▶ _TRAVAIL À FAIRE 1_: D'après le texte sur les négociations commerciales de l'OMC, quelle baisse des soutiens domestiques agricoles l'UE se dit-elle prête à offrir ?
▶ _TRAVAIL À FAIRE 2_: Prolongez le texte sur les négociations commerciales de l'OMC à partir de sa dernière phrase.

En plus des gestes dans ces trois domaines, la lettre :
réitère l'appel pour une diminution substantielle sur les droits de douanes dans les échanges sur les produits industriels, selon une formule simple et générale avec un jeu limité d'exceptions.
pousse les autres membres de l'OMC à aider l'UE à faire avancer les négociations pour l'ouverture des échanges dans les services, qui sont actuellement au point mort. Des offres supplémentaires et de meilleure qualité sont nécessaires.
L'UE espère que cette occasion de progresser ne sera pas manquée. Elle attend la réponse des autres membres de l'OMC en termes d'idées nouvelles et de flexibilités additionnelles de façon à ce que le cadre des modalités (c'est-à-dire ce que les membres de l'OMC auraient dû atteindre à Cancun en septembre 2003) puisse être adopté d'ici juillet 2004.
Contexte
2004: une fenêtre d'opportunité
A la suite de l'échec de la conférence ministérielle de Cancun en septembre 2003, l'UE s'est engagée à relancer le cycle de négociations commerciales lancé à Doha. La communication de la Commission du 28 novembre 2003, appuyée par les Etats membres le 9 décembre 2003, a réaffirmé que la politique commerciale de l'UE se fonde sur le multilatéralisme, montrant une réelle flexibilité et travaillant à atteindre des résultats rapidement. (‘Reviving the DDA Negotiations - the EU Perspective')
L'UE estime que 2004 n'est pas, et ne peut pas se permettre d'être, une année perdue pour la politique commerciale. A cette fin, des efforts sont menés pour bâtir des alliances avec tous les membres de l'OMC, et des contacts intenses ont été pris en particulier avec les groupes de pays en développement comme le G20 et le G90.
Il faut désormais aller vite, il ne reste que peu de temps. Nous devons trouver un consensus au sein de l'OMC d'ici juillet sur les modalités « type Cancun » (c'est-à-dire un cadre pour un accord encore non chiffré) dans les domaines clés de l'agriculture, de l'accès au marché pour les produits non agricoles (NAMA), des sujets de Singapour et du Développement. Nous sommes devant une brève fenêtre d'opportunité. Il est essentiel de traduire la volonté politique au sein de l'OMC en négociations et décisions concrètes, à la fois à Genève et dans le cadre des événements ministériels des deux prochains mois, y compris la ministérielle de l'OCDE qui aura lieu les 13 et 14 ami, et le Conseil général de l'OMC le 17 mai.
Agriculture
Soutien domestique
Grâce à sa réforme, l'UE est en mesure d'offrir des coupes franches (70%) dans les soutiens domestiques agricoles. Il faut que les autres pays riches suivent. Pour suivre l'élan donné par l'UE, les Etats-Unis devront réformer leur politique agricole de 2002, qui perturbe les échanges à hauteur de 20 milliards par an.

▶ _DONNÉES FOURNIES_:
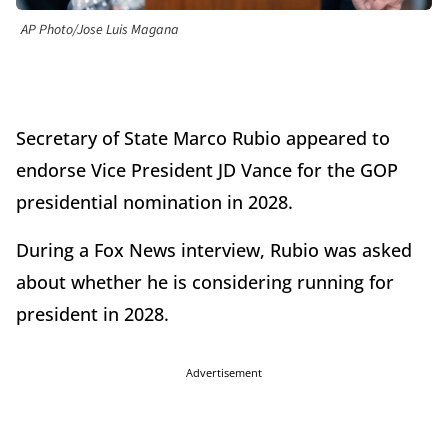
AP Photo/Jose Luis Magana
Secretary of State Marco Rubio appeared to
endorse Vice President JD Vance for the GOP
presidential nomination in 2028.
During a Fox News interview, Rubio was asked
about whether he is considering running for
president in 2028.
Advertisement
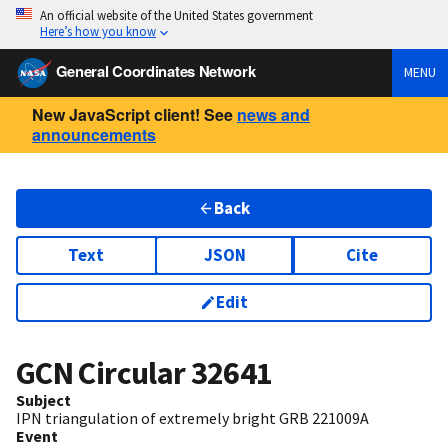
An official website of the United States government
Here’s how you know
General Coordinates Network
MENU
New JavaScript client! See
news and
announcements
Back
Text
JSON
Cite
Edit
GCN Circular
32641
Subject
IPN triangulation of extremely bright GRB 221009A
Event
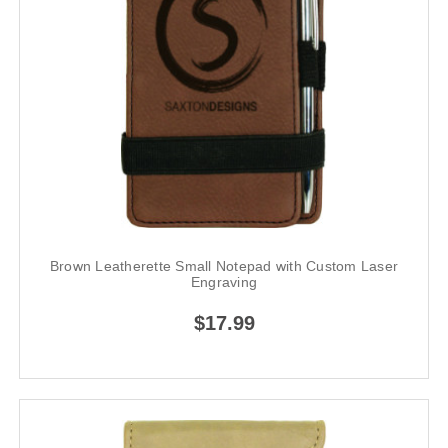
Brown Leatherette Small Notepad with Custom Laser
Engraving
$17.99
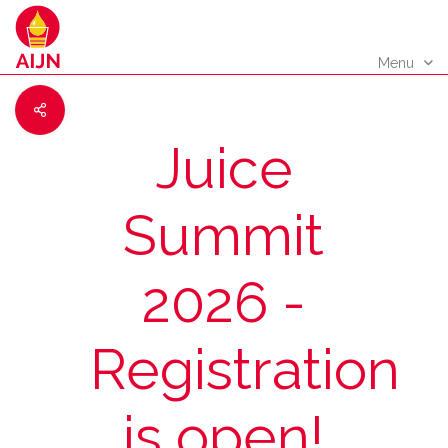
Menu
Juice
Summit
2026 -
Registration
is open!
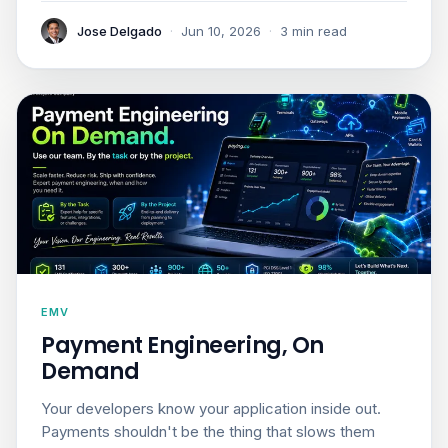
Jose Delgado
·
Jun 10, 2026
·
3 min read
EMV
Payment Engineering, On
Demand
Your developers know your application inside out.
Payments shouldn't be the thing that slows them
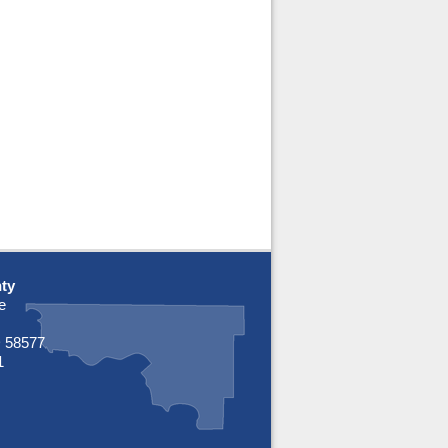
ty
e
 58577
1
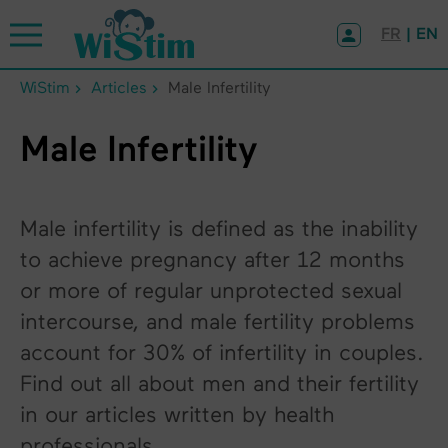
Cookies management panel
FR
| EN
WiStim
Articles
Male Infertility
Male Infertility
Male infertility is defined as the inability
to achieve pregnancy after 12 months
or more of regular unprotected sexual
intercourse, and male fertility problems
account for 30% of infertility in couples.
Find out all about men and their fertility
in our articles written by health
professionals.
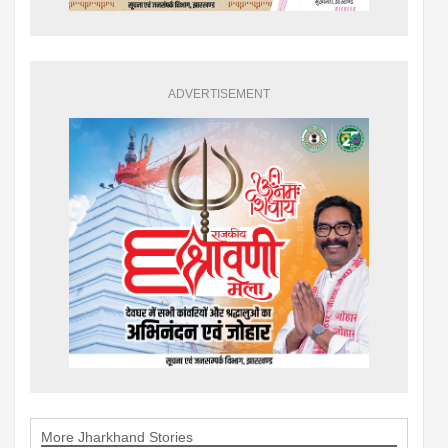
ADVERTISEMENT
More Jharkhand Stories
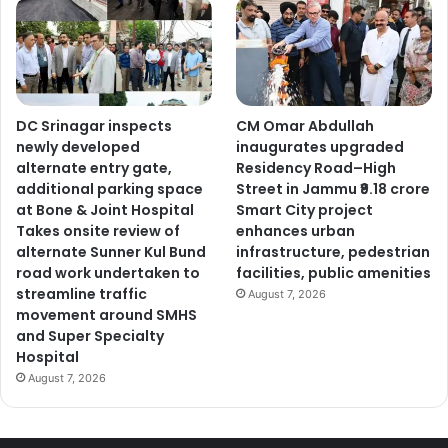
DC Srinagar inspects
CM Omar Abdullah
newly developed
inaugurates upgraded
alternate entry gate,
Residency Road–High
additional parking space
Street in Jammu ₹9.18 crore
at Bone & Joint Hospital
Smart City project
Takes onsite review of
enhances urban
alternate Sunner Kul Bund
infrastructure, pedestrian
road work undertaken to
facilities, public amenities
streamline traffic
August 7, 2026
movement around SMHS
and Super Specialty
Hospital
August 7, 2026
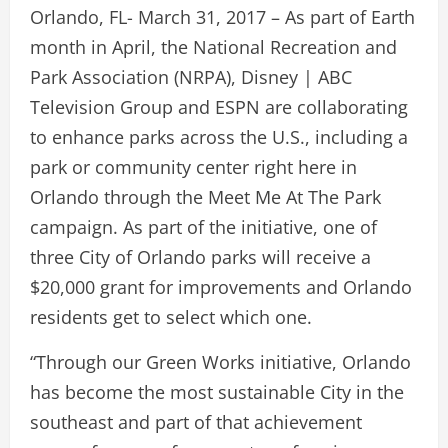
Orlando, FL- March 31, 2017 – As part of Earth
month in April, the National Recreation and
Park Association (NRPA), Disney | ABC
Television Group and ESPN are collaborating
to enhance parks across the U.S., including a
park or community center right here in
Orlando through the Meet Me At The Park
campaign. As part of the initiative, one of
three City of Orlando parks will receive a
$20,000 grant for improvements and Orlando
residents get to select which one.
“Through our Green Works initiative, Orlando
has become the most sustainable City in the
southeast and part of that achievement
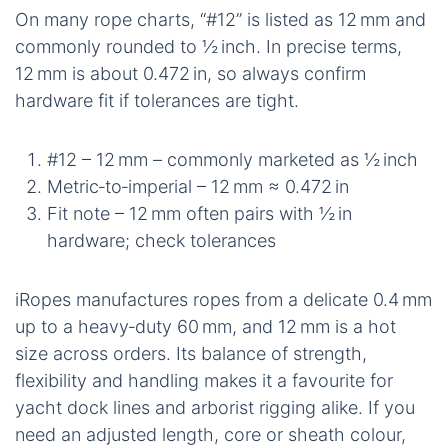
On many rope charts, “#12” is listed as 12 mm and
commonly rounded to ½ inch. In precise terms,
12 mm is about 0.472 in, so always confirm
hardware fit if tolerances are tight.
#12 – 12 mm – commonly marketed as ½ inch
Metric‑to‑imperial – 12 mm ≈ 0.472 in
Fit note – 12 mm often pairs with ½ in
hardware; check tolerances
iRopes manufactures ropes from a delicate 0.4 mm
up to a heavy‑duty 60 mm, and 12 mm is a hot
size across orders. Its balance of strength,
flexibility and handling makes it a favourite for
yacht dock lines and arborist rigging alike. If you
need an adjusted length, core or sheath colour,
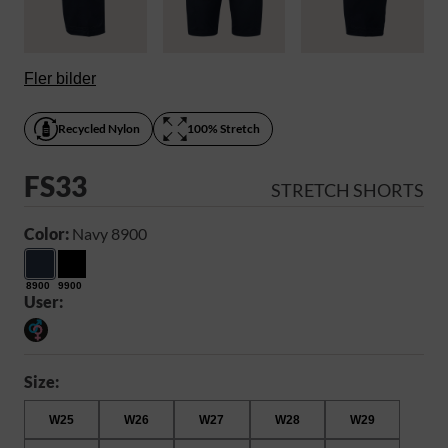
Fler bilder
Recycled Nylon
100% Stretch
FS33
STRETCH SHORTS
Color:
Navy 8900
8900
9900
User:
Size:
W25
W26
W27
W28
W29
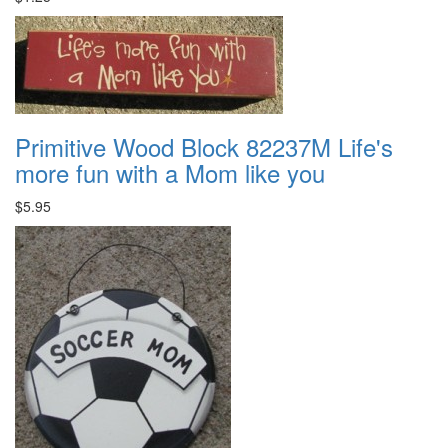
Primitive Wood Block 82237M Life's
more fun with a Mom like you
$5.95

▶ _VOTRE RÉPONSE 1_: Des coupes franches de 70 % dans les soutiens domestiques agricoles.

▶ _VOTRE RÉPONSE 2_:
Les subventions aux exportations
L'UE utilise les subventions aux exportations pour soutenir ses exportations. Le montant des subventions aux exportations est tombé de 25% de la valeur des exportations agricoles en 1992 à 5,2% en 2001. En termes absolus, cela représente un passage de 10 milliards d'€ à 2,8 milliards d'€ par an entre 1992 et 2001. Ces niveaux de soutiens vont encore diminuer avec la réforme de la Politique agricole commune adoptée en 2003, et qui met la politique agricole européenne plus en conformité avec le commerce international.
Sur la même période, d'autres formes de soutiens aux exportations n'ont pas cessé de s'accroître. En 2003, les Etats-Unis ont dépensé 3,2 milliards d'€ en crédits à l'exportation qui donnent à ses exportateurs un avantage déloyal sur les marchés mondiaux. Les Etats-Unis dépensent plusieurs milliards par an sur les subventions aux exportations sous forme d'aide alimentaire, qui augmente en fonction des excédents de production aux Etats-Unis. De même, les entreprises commerciales d'Etat au Canada, Australie, et Nouvelle-Zélande ou les taxes à l'exportation appliquées par l'Argentine sur le soja ou farines de soja sont d'autres exemples.
La volonté de l'UE de progresser sur les subventions aux exportations est conditionnée à l'application d'un parallélisme total sur toutes les autres formes de soutiens à l'exportation.
Combler les niches sur les aides qui perturbent les échanges
Les systèmes à travers lesquels certains Etats continuent de distribuer abondamment des aides domestiques qui perturbent les échanges doivent disparaître. Tel est le cas par exemple des aides dites de minimis. Les Etats-Unis dépensent actuellement autour de 8 000 millions d'€ en aide de minimis. L'UE estime que les aides de minimis doivent être éliminées pour les pays développés.
Comment réduire les droits de douanes agricoles?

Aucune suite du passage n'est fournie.